-- WORK ITEM --
Rewrite the part that opens at the start of the records and closes with the line containing "Klimagerechtigkeit zu verdeutlichen, hat die", replacing "Papiere" with "Dokumente" and keeping everything else the same. Give only those lines, without the pictures.

-- STUDY MATERIAL --
BEGIN
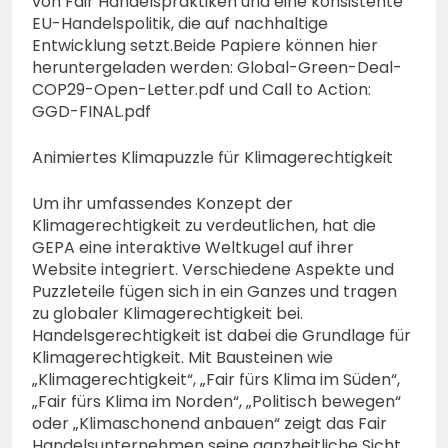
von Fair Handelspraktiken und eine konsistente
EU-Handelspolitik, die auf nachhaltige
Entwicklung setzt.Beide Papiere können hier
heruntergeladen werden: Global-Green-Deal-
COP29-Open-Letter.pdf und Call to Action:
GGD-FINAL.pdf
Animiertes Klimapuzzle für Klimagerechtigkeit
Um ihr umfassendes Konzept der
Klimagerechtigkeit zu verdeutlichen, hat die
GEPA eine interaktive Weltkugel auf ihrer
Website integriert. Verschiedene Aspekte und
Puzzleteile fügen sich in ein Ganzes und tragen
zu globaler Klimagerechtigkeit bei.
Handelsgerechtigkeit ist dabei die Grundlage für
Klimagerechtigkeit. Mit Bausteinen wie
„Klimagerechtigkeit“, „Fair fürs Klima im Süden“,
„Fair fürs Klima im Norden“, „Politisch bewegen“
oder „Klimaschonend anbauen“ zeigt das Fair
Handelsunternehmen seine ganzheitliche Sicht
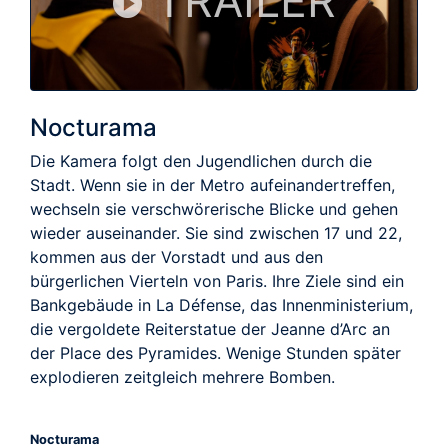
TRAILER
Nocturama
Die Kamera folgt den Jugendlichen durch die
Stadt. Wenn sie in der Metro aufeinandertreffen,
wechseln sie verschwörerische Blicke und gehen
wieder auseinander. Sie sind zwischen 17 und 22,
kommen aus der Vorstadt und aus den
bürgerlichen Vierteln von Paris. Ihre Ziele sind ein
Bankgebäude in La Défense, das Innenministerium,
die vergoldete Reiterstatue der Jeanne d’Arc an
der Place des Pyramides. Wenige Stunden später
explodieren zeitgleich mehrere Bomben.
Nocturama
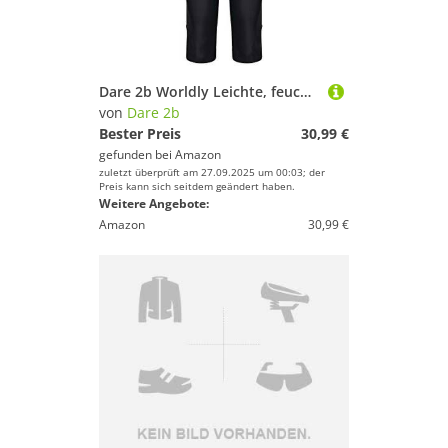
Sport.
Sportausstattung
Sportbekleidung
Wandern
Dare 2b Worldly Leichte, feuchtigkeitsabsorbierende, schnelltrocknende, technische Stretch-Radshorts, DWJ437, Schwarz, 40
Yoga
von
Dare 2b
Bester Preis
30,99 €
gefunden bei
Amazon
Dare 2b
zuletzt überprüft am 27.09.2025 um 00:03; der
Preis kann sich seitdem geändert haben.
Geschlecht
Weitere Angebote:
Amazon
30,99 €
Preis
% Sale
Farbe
END
-- RESULT OF THIS TASK --
von Fair Handelspraktiken und eine konsistente
EU-Handelspolitik, die auf nachhaltige
Entwicklung setzt.Beide Dokumente können hier
heruntergeladen werden: Global-Green-Deal-
COP29-Open-Letter.pdf und Call to Action:
GGD-FINAL.pdf
Animiertes Klimapuzzle für Klimagerechtigkeit
Um ihr umfassendes Konzept der
Klimagerechtigkeit zu verdeutlichen, hat die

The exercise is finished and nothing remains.